Question

Two soap bubbles of radius 2 cm and 4 cm, respectively, are in contact with each other. The radius of curvature of the common surface, in cm, is ________.

Answer 1

4 cm (with the common surface concave towards the smaller bubble)

Answer 2

For a soap bubble, the excess pressure is given by

$$\Delta P = \frac{4T}{r}$$

where $T$ is the surface tension and $r$ is the radius of the bubble.

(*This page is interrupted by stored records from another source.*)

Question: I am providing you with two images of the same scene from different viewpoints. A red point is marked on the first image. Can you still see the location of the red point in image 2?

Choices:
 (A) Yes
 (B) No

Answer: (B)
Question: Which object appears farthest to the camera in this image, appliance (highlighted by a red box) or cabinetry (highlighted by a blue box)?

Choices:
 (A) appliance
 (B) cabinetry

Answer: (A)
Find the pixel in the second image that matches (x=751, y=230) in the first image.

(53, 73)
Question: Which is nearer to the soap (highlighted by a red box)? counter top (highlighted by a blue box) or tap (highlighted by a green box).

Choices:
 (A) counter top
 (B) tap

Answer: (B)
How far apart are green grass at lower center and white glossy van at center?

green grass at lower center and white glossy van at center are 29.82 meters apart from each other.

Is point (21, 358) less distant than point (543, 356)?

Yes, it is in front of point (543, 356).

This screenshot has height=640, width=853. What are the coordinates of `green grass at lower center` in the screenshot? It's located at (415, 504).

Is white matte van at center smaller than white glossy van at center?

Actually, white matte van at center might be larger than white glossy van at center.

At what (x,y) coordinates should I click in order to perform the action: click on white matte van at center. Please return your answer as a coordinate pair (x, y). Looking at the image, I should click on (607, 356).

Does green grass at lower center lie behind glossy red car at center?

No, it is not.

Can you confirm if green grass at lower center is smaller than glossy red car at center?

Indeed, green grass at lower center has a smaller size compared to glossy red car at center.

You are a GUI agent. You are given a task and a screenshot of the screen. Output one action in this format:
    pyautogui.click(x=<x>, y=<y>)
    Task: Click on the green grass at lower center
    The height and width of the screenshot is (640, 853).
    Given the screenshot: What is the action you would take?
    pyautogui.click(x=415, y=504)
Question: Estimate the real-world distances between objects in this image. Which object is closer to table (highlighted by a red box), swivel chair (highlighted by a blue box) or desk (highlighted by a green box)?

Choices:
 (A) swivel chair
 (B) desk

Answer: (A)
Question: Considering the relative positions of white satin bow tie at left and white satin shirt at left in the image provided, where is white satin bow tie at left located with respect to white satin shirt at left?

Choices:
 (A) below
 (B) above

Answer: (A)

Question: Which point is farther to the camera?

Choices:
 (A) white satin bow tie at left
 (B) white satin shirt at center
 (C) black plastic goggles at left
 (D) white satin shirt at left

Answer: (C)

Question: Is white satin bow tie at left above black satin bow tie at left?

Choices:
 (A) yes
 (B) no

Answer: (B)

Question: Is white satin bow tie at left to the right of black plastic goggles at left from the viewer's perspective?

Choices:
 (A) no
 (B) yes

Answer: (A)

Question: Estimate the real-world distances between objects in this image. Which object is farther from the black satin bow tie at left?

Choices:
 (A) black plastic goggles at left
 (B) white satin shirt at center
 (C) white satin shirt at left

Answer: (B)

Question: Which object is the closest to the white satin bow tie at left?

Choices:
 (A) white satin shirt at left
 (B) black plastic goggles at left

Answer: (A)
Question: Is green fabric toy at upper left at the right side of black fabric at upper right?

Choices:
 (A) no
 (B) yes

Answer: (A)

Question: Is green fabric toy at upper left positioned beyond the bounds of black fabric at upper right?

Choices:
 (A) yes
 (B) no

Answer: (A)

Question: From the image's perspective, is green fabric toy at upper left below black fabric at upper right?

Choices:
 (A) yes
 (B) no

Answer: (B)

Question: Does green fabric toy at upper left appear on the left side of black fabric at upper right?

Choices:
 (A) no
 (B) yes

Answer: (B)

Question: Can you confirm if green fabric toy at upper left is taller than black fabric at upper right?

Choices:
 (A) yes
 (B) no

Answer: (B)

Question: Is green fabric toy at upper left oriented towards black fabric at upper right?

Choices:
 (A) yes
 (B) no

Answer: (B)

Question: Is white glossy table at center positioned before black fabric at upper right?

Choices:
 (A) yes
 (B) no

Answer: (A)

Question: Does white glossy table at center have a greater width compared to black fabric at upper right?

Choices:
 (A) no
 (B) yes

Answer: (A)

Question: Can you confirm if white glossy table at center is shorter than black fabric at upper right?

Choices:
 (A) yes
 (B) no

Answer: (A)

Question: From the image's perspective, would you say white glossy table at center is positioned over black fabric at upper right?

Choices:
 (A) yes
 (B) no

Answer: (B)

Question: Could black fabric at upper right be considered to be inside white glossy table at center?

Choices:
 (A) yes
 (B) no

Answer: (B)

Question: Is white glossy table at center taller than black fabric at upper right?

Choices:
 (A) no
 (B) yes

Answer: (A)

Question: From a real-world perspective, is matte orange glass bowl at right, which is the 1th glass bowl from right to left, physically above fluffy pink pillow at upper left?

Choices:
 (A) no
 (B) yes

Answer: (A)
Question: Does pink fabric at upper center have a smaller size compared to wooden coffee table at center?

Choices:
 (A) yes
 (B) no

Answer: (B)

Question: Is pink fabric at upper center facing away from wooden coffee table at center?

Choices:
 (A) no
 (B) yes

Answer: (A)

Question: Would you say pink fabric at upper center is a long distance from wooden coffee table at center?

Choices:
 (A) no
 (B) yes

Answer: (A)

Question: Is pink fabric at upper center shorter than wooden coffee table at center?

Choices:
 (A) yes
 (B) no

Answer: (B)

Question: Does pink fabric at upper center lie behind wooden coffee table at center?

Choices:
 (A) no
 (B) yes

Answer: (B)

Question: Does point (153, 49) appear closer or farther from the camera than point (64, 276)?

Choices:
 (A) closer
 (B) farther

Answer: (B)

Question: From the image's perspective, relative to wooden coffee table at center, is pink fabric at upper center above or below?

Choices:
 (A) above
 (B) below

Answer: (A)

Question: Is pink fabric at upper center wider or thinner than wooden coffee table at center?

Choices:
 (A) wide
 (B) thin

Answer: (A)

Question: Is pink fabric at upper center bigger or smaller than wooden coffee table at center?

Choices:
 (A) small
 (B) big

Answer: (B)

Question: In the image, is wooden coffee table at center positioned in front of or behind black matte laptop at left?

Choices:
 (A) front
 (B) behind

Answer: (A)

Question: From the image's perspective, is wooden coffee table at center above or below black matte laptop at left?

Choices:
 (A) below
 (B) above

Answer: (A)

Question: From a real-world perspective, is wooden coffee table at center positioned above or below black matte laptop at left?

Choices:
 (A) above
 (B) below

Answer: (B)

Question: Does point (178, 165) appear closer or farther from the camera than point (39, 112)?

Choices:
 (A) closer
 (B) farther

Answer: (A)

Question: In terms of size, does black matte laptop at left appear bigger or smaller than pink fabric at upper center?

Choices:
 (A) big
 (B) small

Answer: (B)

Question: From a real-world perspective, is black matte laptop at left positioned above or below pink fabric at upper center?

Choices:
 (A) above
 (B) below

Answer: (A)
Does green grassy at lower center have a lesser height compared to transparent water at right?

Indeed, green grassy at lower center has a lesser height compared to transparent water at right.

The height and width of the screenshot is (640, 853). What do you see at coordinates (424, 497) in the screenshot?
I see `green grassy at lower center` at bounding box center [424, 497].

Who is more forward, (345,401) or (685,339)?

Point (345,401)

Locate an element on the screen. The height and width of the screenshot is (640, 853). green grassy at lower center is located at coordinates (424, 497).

For two bubbles of radii $r_1$ and $r_2$, their internal pressures are:

$$P_1 = P_0 + \frac{4T}{r_1}, \quad P_2 = P_0 + \frac{4T}{r_2}$$

Since $r_1 = 2$ cm and $r_2 = 4$ cm, $P_1 > P_2$. When they meet, the common interface has an excess pressure difference that satisfies:

$$P_1 - P_2 = \frac{4T}{R}$$

Substituting the expressions:

$$\frac{4T}{2} - \frac{4T}{4} = \frac{4T}{R}$$ $$2T - T = \frac{4T}{R} \quad \Longrightarrow \quad T = \frac{4T}{R}$$

Cancelling $T$ (assuming $T \neq 0$):

$$R = 4 \text{ cm}$$

The interface is concave towards the smaller bubble, which has the higher internal pressure.